§ **Problem details**
Copy each line below as written, but skip the pictures.

§ **Records for this exercise**
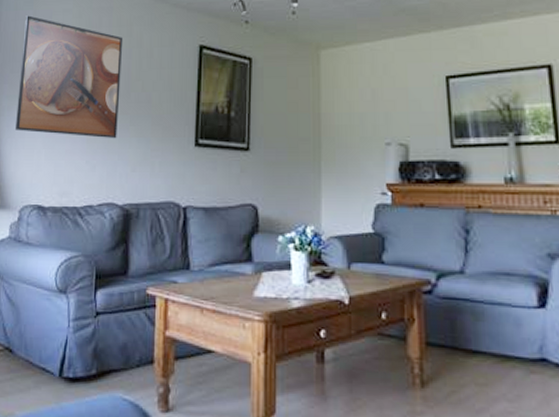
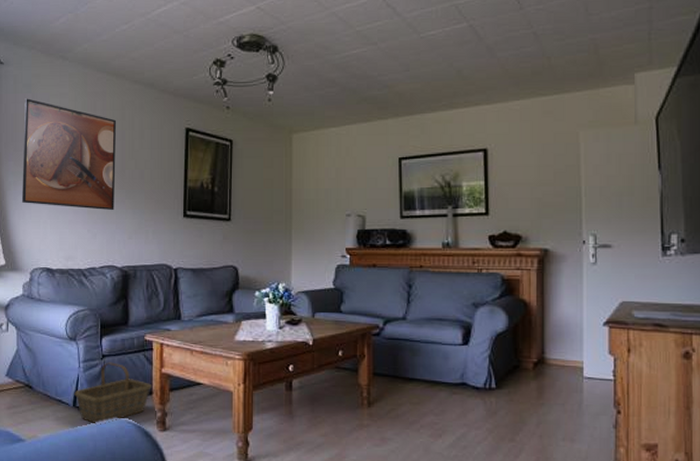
basket: none [61,321,153,401] -> present [74,362,151,425]

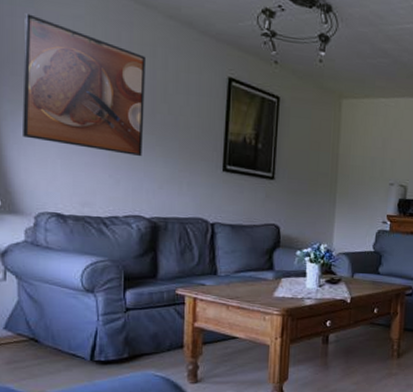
basket: present [74,362,151,425] -> none [92,315,183,378]

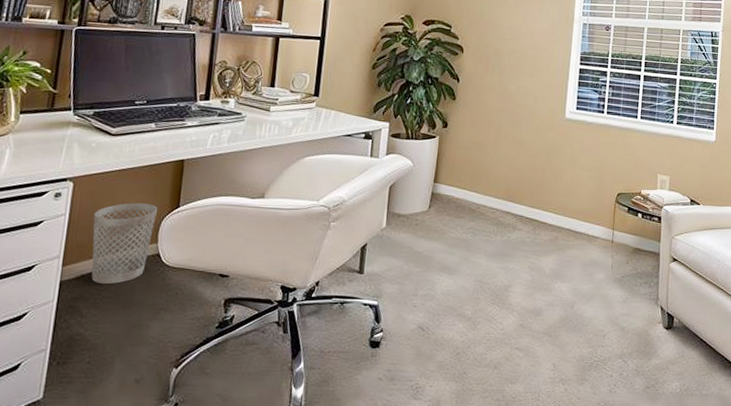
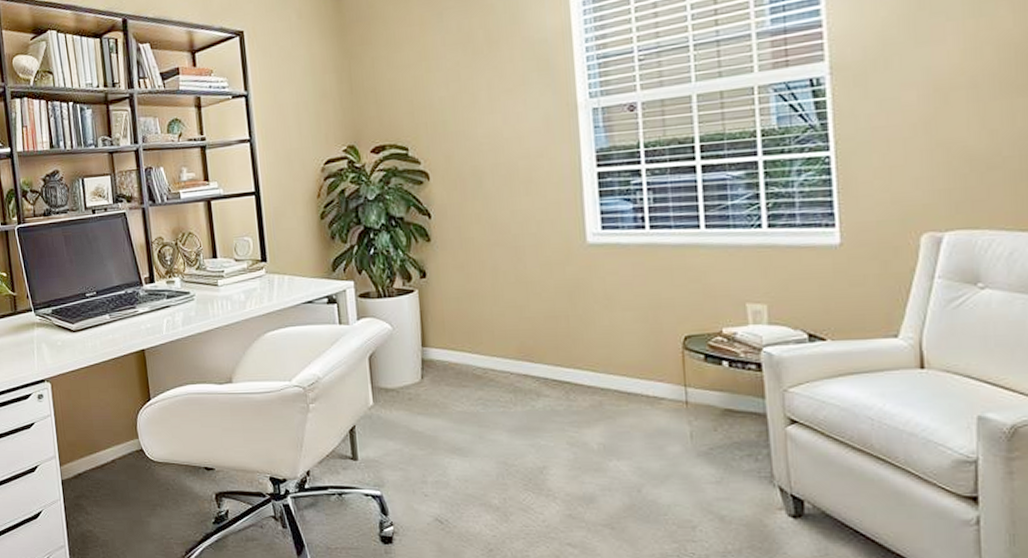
wastebasket: present [91,203,158,285] -> none [75,398,133,482]

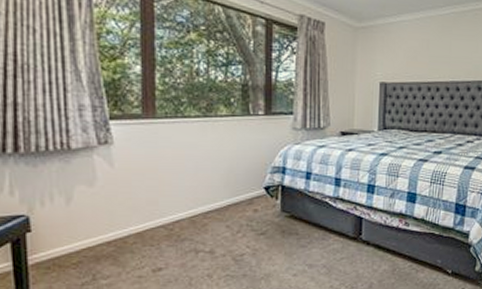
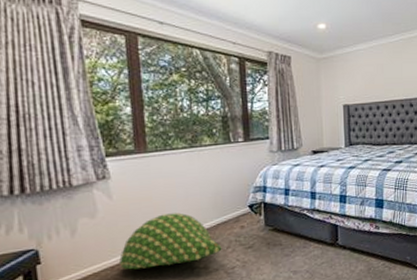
bean bag chair: none [117,188,231,247] -> present [119,212,222,270]

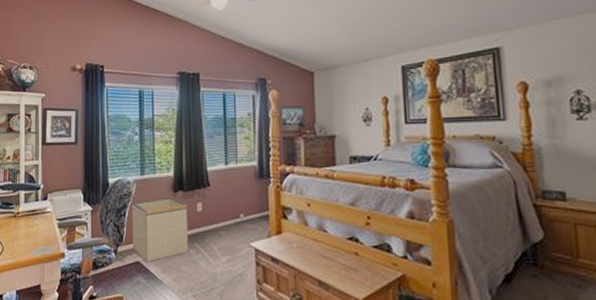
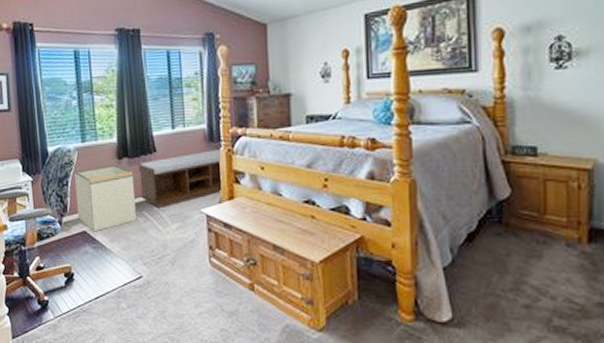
bench: none [193,186,270,240] -> present [139,150,221,208]

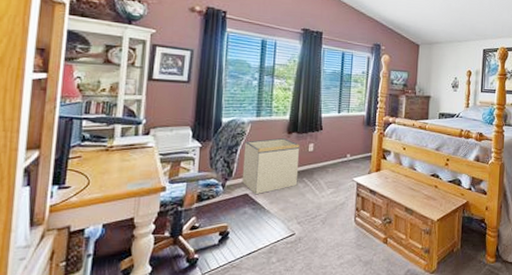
bench: present [139,150,221,208] -> none [304,132,373,176]

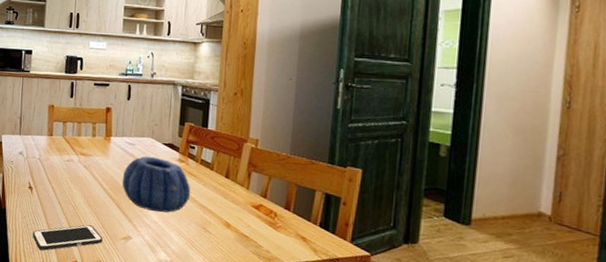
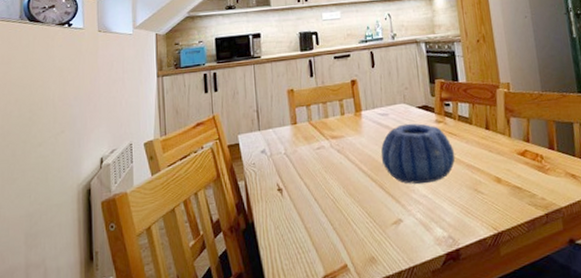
cell phone: present [32,225,103,251] -> none [290,217,371,263]

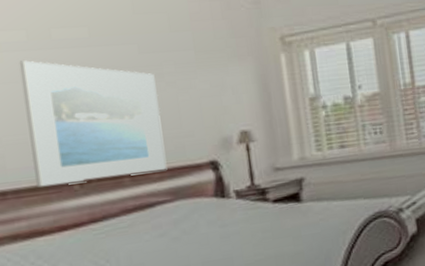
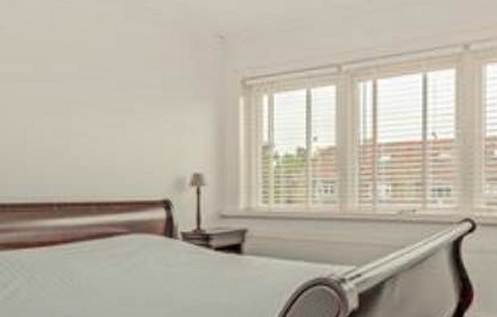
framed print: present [19,60,168,188] -> none [26,90,128,206]

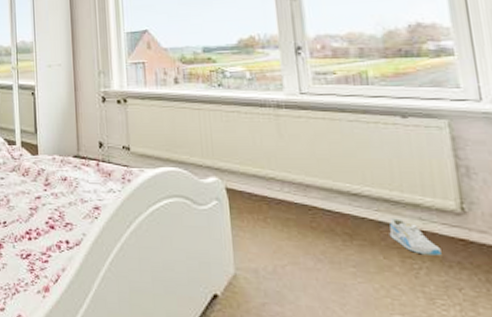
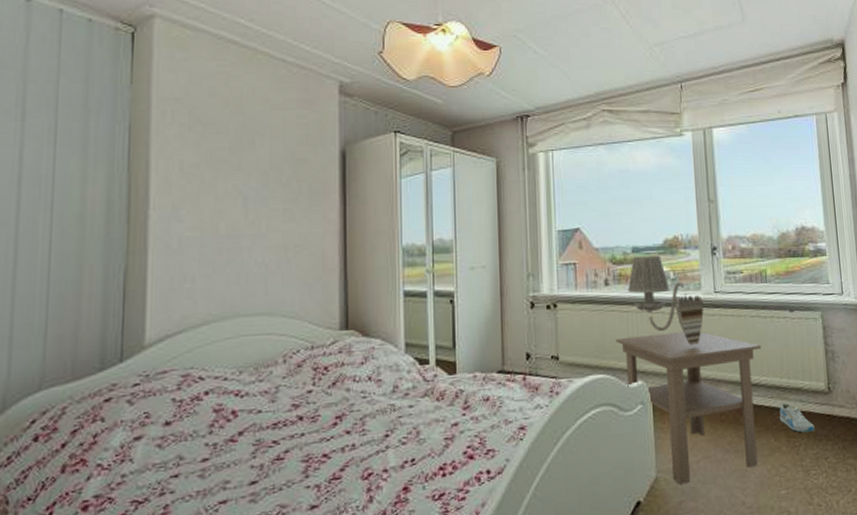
side table: none [187,132,362,287] -> present [615,332,761,485]
wall sconce: none [199,55,287,147] -> present [628,255,704,346]

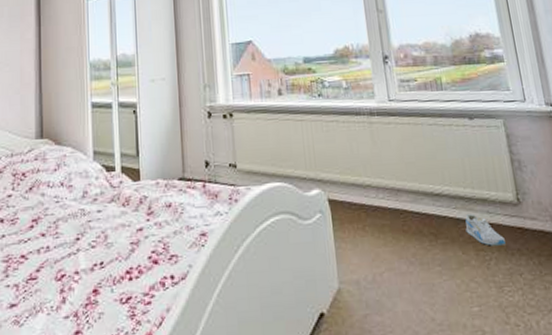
side table: present [615,332,761,485] -> none [291,140,446,298]
wall sconce: present [628,255,704,346] -> none [301,65,379,154]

§ **Written reply**
basket: none [61,321,153,401] -> present [74,362,151,425]

basket: present [74,362,151,425] -> none [92,315,183,378]

wastebasket: present [91,203,158,285] -> none [75,398,133,482]

bean bag chair: none [117,188,231,247] -> present [119,212,222,270]

bench: none [193,186,270,240] -> present [139,150,221,208]

bench: present [139,150,221,208] -> none [304,132,373,176]

cell phone: present [32,225,103,251] -> none [290,217,371,263]

framed print: present [19,60,168,188] -> none [26,90,128,206]

side table: none [187,132,362,287] -> present [615,332,761,485]
wall sconce: none [199,55,287,147] -> present [628,255,704,346]

side table: present [615,332,761,485] -> none [291,140,446,298]
wall sconce: present [628,255,704,346] -> none [301,65,379,154]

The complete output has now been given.